JAZZが流れる古本屋

Kana note

家の近くに、他とはあきらかに違う古本屋がある。
さほど大きくない店内にはJAZZが流れていて、
入ってすぐのショーケースは、年代物の見るからに貴重そうな本が並んでいる。
黒い本棚に整然と並ぶ古本には凛とした佇まいも感じられて、期待が膨らむ。
きっと、ここの店主は本を愛している…はずだ(そうであってほしい)。

古本屋には時代の先端をいく本はないけれど
むしろ、じぶんが「今、面白そうだと感じること」に素直になれる場所かもしれない。
何が見つかるのか、わからない所がよい所。
欲しいと思って探しにいくなら、ネットでもいいし。
足を運ぶということにも意味がある。

あまたある本との出会いも、じぶんをつくる素材のひとつ。

昔、実家の近くに貸本屋があって、幼少期の頃は母に連れられて、
小学生になると一人で、とにかく毎日のように通っていた。
天井までぎっしり色んな本が並んでいて、圧巻だった。
もっぱら漫画ばっかり借りてたけど。
貸本屋のおじいちゃんは、それこそ漫画に出てきそうな頑固じじいで
行くと、なんだかんだ説教じみたことを言われるのでイヤだった。
でもおじいちゃんの奥さんは、これまた漫画に出てきそうな、やさしいおばあちゃんで大好きだった。
この二人が代わり番こで店番をしていて、私はおばあちゃんが店番のときを狙って行くのだけど
貸本屋の奥が二人の家だったので、おばあちゃんが店番だと思いきや、
おじいちゃんに交代してしまうことも多々あって、いつも「しまった…」と思っていた。

おじいちゃんは「漫画だっていいんだ、本を読むのは勉強になるんだ」と都度、言っていた。
いつも本を丁寧に磨いていて、傷がつかないように、汚れないようにと
全ての本に薄い透明のカバーがかけてあった。
本はいつもキレイに陳列されていて、漫画、小説、雑誌などわかりやすく分類されていた。
埃っぽさもなく清潔な雰囲気だった。
日当りもよかったので暗さもなかった。
おじいちゃんと話すのはちょっと面倒だったけど、毎日通っていたのは居心地がよかったせいかもしれない。
貸本屋の本はどれもキレイだったので、私が汚すととんでもなく怒られそうなのもあって、おのずと丁寧に読んだ。
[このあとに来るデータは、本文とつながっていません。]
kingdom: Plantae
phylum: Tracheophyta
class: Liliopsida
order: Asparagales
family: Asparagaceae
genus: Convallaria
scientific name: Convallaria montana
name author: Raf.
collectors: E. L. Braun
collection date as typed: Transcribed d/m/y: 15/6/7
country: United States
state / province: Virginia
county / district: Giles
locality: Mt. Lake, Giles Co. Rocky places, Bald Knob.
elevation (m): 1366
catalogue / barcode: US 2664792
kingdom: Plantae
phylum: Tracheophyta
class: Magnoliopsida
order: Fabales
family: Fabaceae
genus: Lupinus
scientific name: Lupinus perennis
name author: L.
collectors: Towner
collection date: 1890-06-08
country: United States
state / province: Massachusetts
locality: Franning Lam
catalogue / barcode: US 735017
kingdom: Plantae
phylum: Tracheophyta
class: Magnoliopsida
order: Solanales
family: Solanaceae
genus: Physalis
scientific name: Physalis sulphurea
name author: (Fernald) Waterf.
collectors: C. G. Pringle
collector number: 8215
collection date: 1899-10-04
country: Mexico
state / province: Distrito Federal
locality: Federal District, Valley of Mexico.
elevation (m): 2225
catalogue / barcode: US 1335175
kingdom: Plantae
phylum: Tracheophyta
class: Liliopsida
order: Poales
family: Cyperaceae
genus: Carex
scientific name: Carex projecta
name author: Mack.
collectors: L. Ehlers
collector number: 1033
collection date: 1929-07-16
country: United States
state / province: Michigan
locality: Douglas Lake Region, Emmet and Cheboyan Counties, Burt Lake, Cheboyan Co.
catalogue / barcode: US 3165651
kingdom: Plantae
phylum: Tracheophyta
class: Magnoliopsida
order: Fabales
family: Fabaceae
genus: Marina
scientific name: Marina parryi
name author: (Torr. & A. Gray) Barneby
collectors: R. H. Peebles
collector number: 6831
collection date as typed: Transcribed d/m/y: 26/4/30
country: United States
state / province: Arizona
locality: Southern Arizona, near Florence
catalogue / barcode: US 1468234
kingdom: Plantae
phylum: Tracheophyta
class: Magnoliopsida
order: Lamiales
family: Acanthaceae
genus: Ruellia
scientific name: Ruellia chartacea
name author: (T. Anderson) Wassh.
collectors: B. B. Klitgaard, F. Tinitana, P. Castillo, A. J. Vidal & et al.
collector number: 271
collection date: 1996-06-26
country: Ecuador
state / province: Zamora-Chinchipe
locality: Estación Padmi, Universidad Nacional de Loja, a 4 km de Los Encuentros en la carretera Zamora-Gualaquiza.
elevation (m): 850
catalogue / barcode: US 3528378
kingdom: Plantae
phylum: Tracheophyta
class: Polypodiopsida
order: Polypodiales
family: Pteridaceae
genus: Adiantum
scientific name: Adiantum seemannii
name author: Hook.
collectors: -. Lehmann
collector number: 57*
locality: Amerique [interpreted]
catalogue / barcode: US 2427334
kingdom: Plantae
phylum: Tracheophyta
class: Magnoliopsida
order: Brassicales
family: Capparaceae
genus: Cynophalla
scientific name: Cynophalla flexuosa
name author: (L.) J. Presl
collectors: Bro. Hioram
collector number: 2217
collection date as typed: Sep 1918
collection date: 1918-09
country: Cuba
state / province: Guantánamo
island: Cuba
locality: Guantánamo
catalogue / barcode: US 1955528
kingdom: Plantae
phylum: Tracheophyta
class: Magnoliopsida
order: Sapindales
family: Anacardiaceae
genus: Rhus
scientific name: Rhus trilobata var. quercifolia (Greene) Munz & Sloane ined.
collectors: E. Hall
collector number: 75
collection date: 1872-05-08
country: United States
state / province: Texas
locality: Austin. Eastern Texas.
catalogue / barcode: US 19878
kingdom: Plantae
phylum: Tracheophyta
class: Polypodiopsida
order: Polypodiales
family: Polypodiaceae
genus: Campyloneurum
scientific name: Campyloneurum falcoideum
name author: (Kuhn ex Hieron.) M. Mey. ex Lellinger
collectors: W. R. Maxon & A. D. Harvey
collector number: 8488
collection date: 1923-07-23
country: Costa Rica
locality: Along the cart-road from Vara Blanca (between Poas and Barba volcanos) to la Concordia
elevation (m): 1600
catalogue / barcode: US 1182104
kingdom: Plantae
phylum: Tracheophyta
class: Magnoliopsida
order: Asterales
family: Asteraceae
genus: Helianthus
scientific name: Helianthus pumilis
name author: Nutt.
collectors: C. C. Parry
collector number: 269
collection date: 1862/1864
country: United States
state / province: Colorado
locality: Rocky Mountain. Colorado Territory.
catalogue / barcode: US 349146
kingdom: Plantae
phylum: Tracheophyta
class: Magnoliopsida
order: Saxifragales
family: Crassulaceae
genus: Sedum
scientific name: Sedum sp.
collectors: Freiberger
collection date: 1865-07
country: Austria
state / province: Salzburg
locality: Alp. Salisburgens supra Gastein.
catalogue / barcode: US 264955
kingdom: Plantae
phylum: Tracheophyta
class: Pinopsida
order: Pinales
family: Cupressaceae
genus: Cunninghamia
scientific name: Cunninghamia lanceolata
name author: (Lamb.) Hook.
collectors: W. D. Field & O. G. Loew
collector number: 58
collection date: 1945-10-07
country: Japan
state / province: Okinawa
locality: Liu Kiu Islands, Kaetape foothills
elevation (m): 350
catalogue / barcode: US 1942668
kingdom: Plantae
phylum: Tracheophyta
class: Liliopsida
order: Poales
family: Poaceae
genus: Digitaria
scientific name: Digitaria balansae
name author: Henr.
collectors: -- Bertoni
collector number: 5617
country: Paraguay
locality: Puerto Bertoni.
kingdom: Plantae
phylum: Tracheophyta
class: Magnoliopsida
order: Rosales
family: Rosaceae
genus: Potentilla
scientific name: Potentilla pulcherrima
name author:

あの頃は好きな作家の本だけじゃなく、冒険しまくっていた。
当たり外れが多々あって、はずれの時は、その日の夜にまた新しいのを借りに行ったり。
そのうちに、本も買える年頃になって貸本屋から足が遠のくと、本への冒険心が薄れてきて読むことも少なくなった。
私は本が好きじゃないのだろうなと思っていたので、なんとなく読書とは縁遠い生活をしていたけど
仕事をはじめると、知らないことが多すぎて再び読むことが増えた。
読みはじめると、やっぱり本はいいな、と思う。

で、今。
近くにそのJAZZが流れる古本屋を見つけて、少々気分が上がっている。
並べられた古本のセレクト。(小さな本屋は、セレクトこそ店の表情だ。)
在庫のない古本との一期一会に、よりいっそう真剣になる。
手の届きやすい価格だから冒険もしやすい。
JAZZをBGMに本を探す時間、面白そう!に出会う喜びは格別。
探すという行為そのものが、好奇心に火をつけているのだ。
結局、「好き」や「面白そう」は、外に探しにいくことで発見していくものなんだろうな。
内を見つめても、さほど見当たらない、ということ。
そういう意味でも、時代の「今」の流れから少しだけ離れることができる古本屋で、
じぶんだけの感覚を問いなおしてみることは、
世の中の「多くの考え」に犯されそうになったとき、駆け込む場所によいかもしれない。
どこか範囲を決めてしまっているじぶんの感覚を、いつでもカンタンに開くためにも。
私が私と出会う場所でもありそうだ。